Task instructions:
1. In the passage about early projects, what interface were applicants asked to design for the sample UX project?
2. Please carry on the passage about early projects, picking up right after its final sentence.

Pricing materials like equipment in the plant, fertilizer to help algae grow, etc etc, utilities such as cooling water and electricity, and other resources like land and labor were included in the overall project scope. I was specifically responsible for everything in the ethanol purification process.

It was a beast of a project. Including appendices and documentation generated by engineering software, the final report stretched to around 130 pages.

UX-ing a First UX Project

Kelly Cunningham, UX Designer

I was still in undergrad when I applied for a UX internship without actually knowing anything about UX. In my smallish Iowa school, that was fine, even expected. The application process included a sample UX project, which I, of course, dove right into it without any knowledge or experience. In it, we were asked to design an interface to monitor an autonomous riding mower as it worked the cornfield. I remember imagining it like a Roomba, but without the running into walls or furniture. If it ran where it wasn’t supposed to, your crop would be lost.

Coming from more of a visual design background, I put way too much thought into the final aesthetics of it all. I think I even came up with a logo for the farm that I slapped on my “wireframes” (actually a Balsamiq mockup). I definitely didn’t know what wireframes were at that point, or why they were important. It was all so grey and “blah”. Research (beyond a quick Google search for a cursory “competitive analysis”) was not something I knew to do either. But I did know enough to know that they cared more about my thought process than the fidelity of the design. And who knows, maybe it was the bright red “stop” button that made them take a chance on me.

Data:
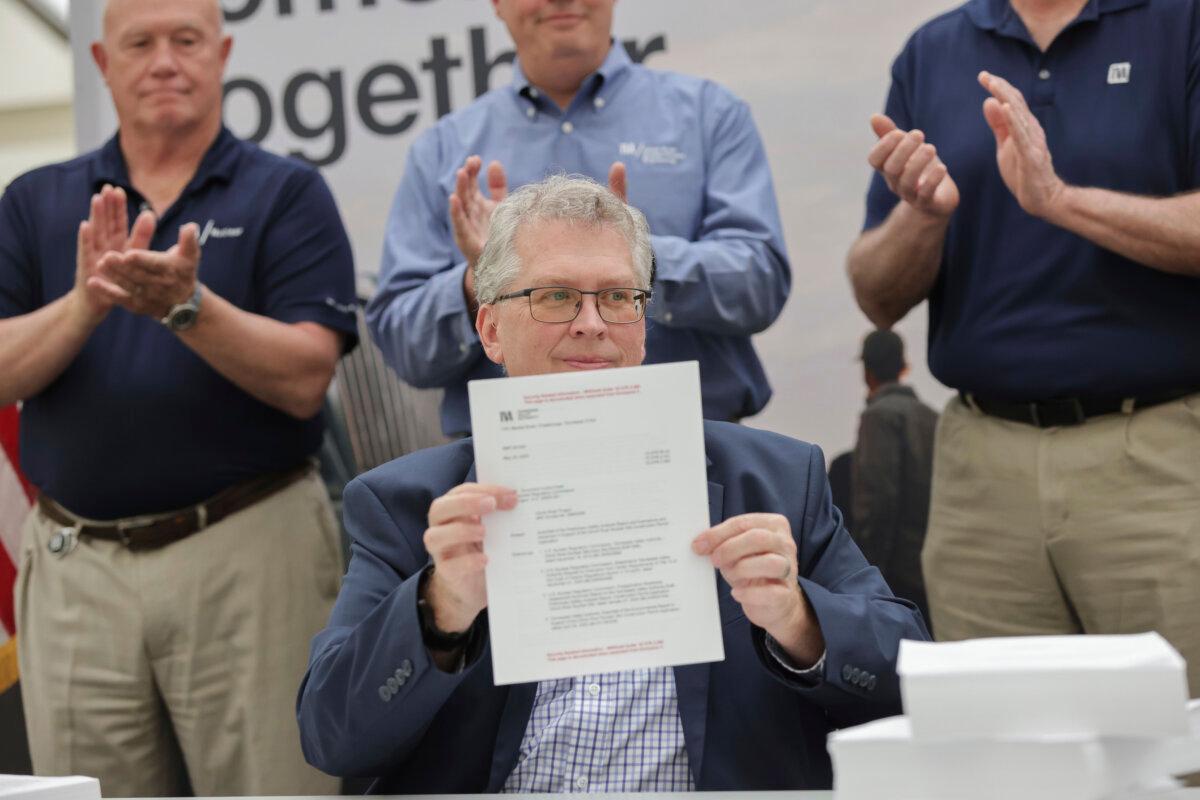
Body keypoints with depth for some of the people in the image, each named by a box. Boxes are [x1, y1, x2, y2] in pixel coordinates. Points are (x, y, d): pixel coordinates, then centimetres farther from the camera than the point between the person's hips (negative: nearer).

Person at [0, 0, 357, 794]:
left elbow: (304, 381, -9)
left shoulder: (287, 194, 2)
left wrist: (187, 306, -23)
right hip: (74, 564, 3)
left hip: (245, 551, -3)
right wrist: (85, 304, -17)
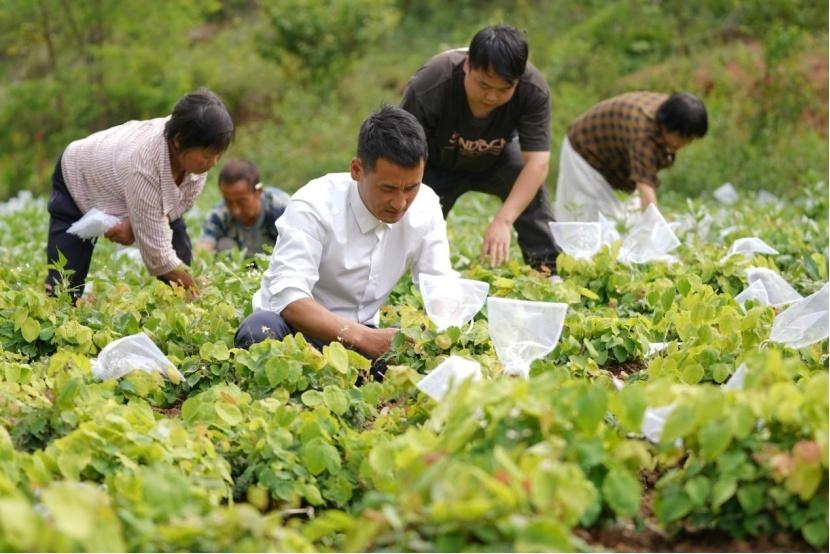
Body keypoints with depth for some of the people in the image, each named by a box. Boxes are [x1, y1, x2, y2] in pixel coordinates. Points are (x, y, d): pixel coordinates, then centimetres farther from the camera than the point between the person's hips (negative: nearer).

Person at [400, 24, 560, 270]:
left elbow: (537, 162, -37)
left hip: (496, 159, 1)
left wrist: (503, 221, -49)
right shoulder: (429, 86, -38)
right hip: (437, 164, -1)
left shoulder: (534, 90, -33)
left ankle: (548, 268, -17)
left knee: (530, 184, -27)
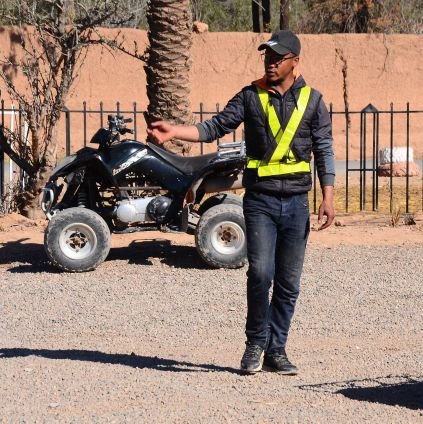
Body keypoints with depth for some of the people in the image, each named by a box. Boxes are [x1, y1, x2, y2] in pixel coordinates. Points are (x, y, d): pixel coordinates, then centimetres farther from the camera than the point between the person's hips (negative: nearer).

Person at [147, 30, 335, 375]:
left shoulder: (312, 100, 6)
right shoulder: (251, 96, 5)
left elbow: (324, 150, 4)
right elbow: (216, 127, 0)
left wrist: (328, 197, -6)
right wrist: (174, 131, -15)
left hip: (296, 202, 1)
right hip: (260, 200, -1)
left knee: (288, 282, 4)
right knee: (260, 272, -14)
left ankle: (276, 350, 14)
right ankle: (255, 344, 3)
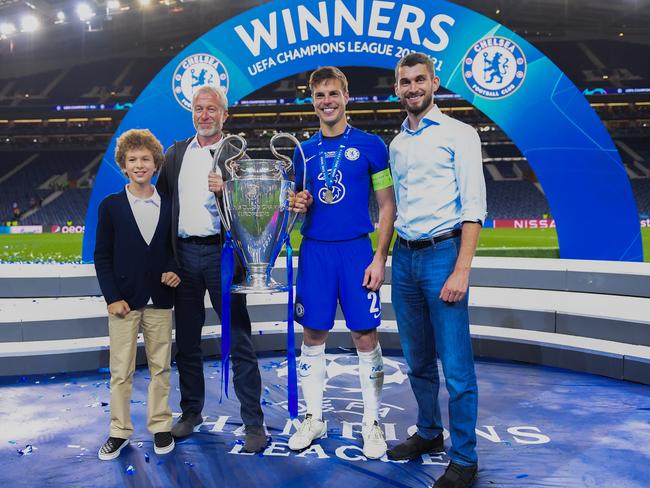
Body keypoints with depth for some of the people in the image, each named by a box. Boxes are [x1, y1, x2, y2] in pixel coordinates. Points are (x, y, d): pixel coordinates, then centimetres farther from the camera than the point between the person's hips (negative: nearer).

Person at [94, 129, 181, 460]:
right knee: (120, 371, 6)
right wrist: (112, 298, -8)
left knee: (161, 368, 10)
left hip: (160, 300, 2)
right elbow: (102, 256, -1)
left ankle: (160, 427, 23)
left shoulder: (169, 206, 5)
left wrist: (174, 270, -9)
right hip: (124, 300, -1)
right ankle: (119, 431, 20)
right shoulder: (111, 206, 0)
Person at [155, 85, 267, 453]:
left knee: (239, 340, -2)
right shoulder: (176, 154, 13)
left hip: (221, 253, -4)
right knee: (186, 340, 12)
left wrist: (225, 190, -20)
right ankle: (191, 412, 28)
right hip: (184, 254, 4)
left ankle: (254, 422, 6)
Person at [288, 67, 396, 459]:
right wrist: (298, 204, -4)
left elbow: (387, 207, -1)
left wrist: (380, 258, -9)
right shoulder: (304, 151, 11)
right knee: (313, 337, 8)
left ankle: (372, 423, 17)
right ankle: (315, 419, 23)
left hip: (357, 250, -3)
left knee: (366, 338, 1)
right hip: (314, 250, 4)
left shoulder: (370, 145, 0)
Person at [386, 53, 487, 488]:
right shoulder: (397, 144, 15)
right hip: (404, 257, 6)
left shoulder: (459, 134, -3)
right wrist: (383, 260, 11)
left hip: (442, 253, -6)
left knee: (456, 366, -3)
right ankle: (429, 433, 33)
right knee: (418, 360, 15)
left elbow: (473, 207, -10)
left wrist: (461, 271, -18)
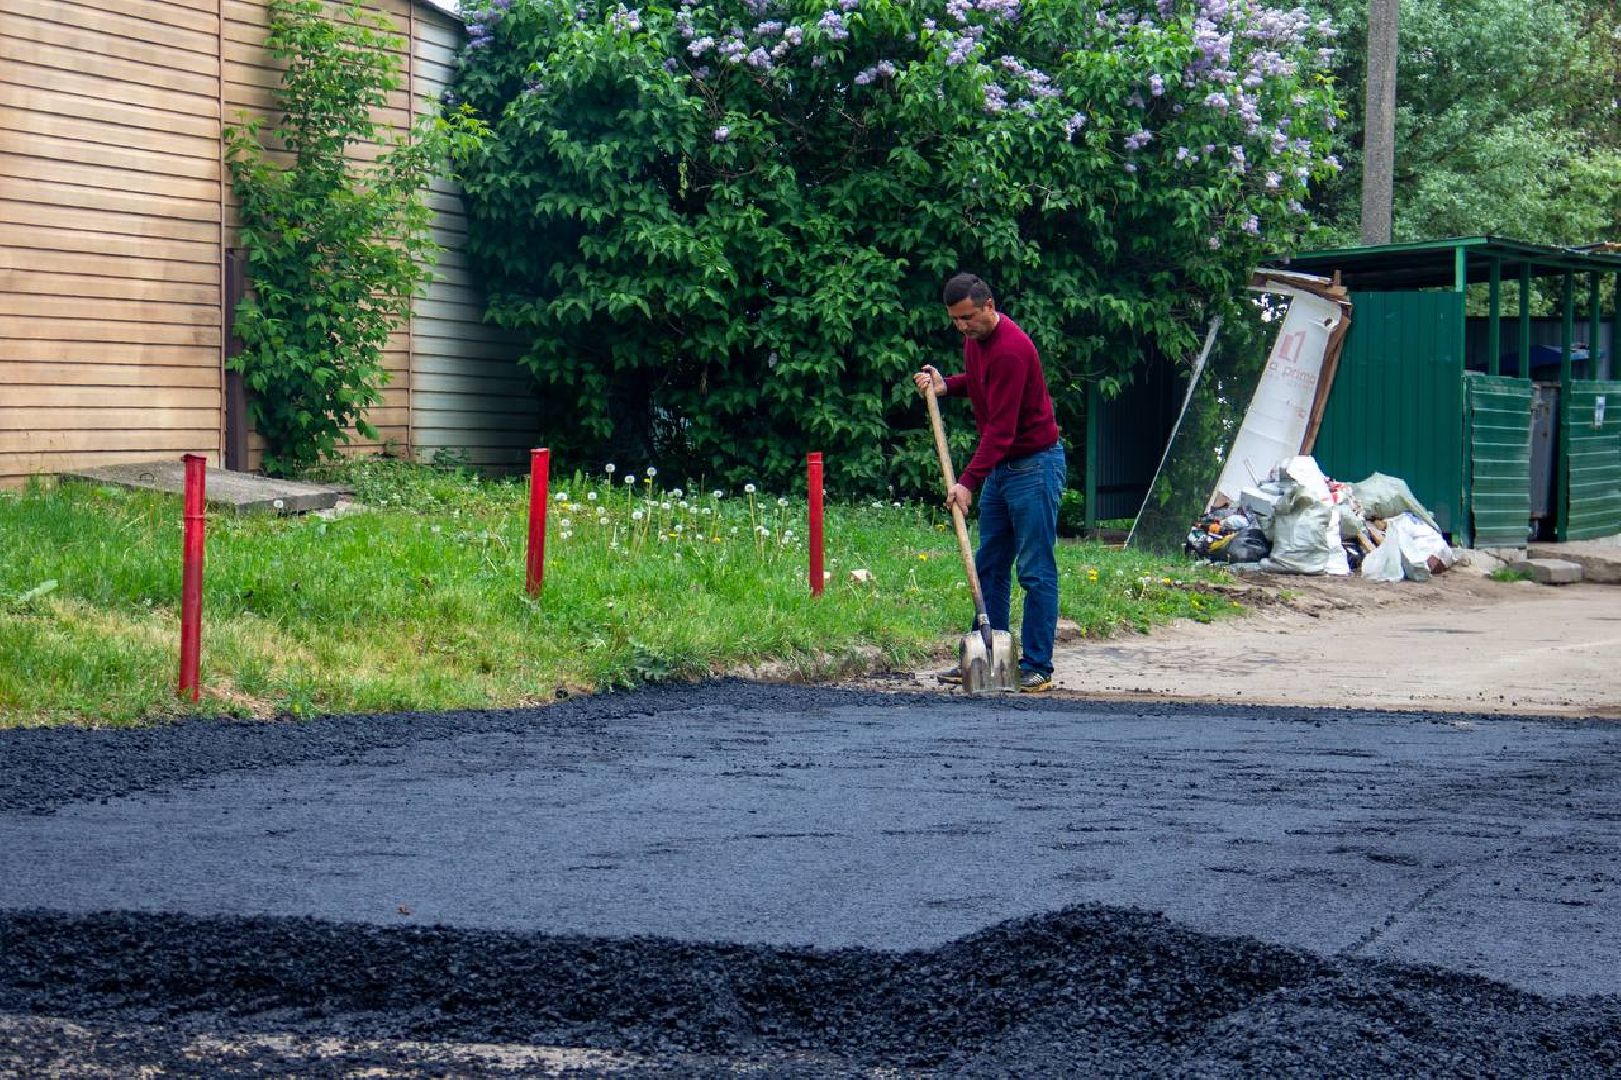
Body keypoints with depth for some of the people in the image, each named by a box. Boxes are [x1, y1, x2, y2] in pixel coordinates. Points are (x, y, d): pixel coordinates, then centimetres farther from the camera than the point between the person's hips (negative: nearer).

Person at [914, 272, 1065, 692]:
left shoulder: (1011, 350, -23)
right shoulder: (974, 339, 6)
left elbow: (1001, 428, -26)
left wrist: (968, 481, -29)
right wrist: (945, 385, 7)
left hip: (1035, 464, -10)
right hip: (999, 465, 10)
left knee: (1036, 571, -7)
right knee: (989, 566, 11)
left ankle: (1037, 666, -4)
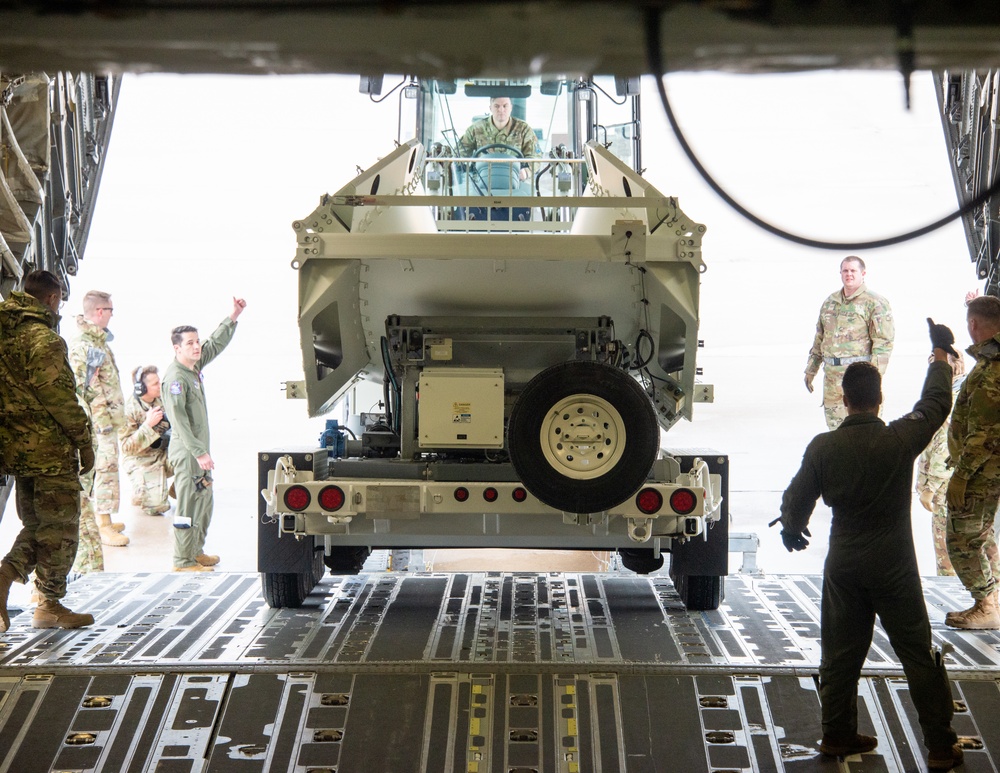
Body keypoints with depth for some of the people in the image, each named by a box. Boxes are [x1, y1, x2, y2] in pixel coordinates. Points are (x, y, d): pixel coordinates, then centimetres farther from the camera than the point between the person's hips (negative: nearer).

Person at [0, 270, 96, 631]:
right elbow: (57, 396, -17)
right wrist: (84, 441, -8)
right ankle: (50, 605, 9)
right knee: (59, 527, 4)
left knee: (37, 523, 19)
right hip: (49, 448, -8)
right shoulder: (45, 339, -14)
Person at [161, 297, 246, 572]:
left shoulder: (194, 366, 8)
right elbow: (179, 419, -24)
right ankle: (183, 561, 1)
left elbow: (216, 344, 23)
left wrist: (233, 317, 15)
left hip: (199, 450, 10)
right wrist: (199, 452, -27)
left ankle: (196, 551, 29)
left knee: (204, 502, 17)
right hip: (186, 453, -10)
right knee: (189, 505, -5)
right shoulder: (175, 377, -19)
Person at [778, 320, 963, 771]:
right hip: (894, 565, -2)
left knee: (840, 652, 15)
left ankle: (837, 735, 23)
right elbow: (936, 404, 2)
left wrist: (791, 529, 22)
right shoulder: (900, 440, -14)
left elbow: (797, 498, 0)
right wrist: (941, 353, 16)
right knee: (918, 654, 6)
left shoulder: (823, 447, -9)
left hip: (844, 564, 2)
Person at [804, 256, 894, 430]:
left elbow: (883, 341, -10)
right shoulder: (830, 303, 17)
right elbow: (819, 338, 24)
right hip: (832, 375, 6)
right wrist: (810, 369, 21)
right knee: (835, 428, 10)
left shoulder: (875, 303, -4)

Task-by-task results:
1. An interface to monitor an autonomous riding mower as it worked the cornfield.

2.
Student Projects

Julia Jouravel, Visual Designer

CD Cover

During my first year in AIGA, I created a little mix CD of crowdsourced songs from the group that inspired us when we were working on design.

I found it funny that after 10 years, I still find joy in using familiar design elements such as squiggle motifs.

Self-Portrait

I did this self-portrait assignment in high school for an intro to graphic arts class. We were tasked with creating a self-portrait using only lyrics from a song or a poem set in one typeface. I can’t quite remember which typeface I chose but I intentionally used a serif to allow for softer curves and texture in my hair.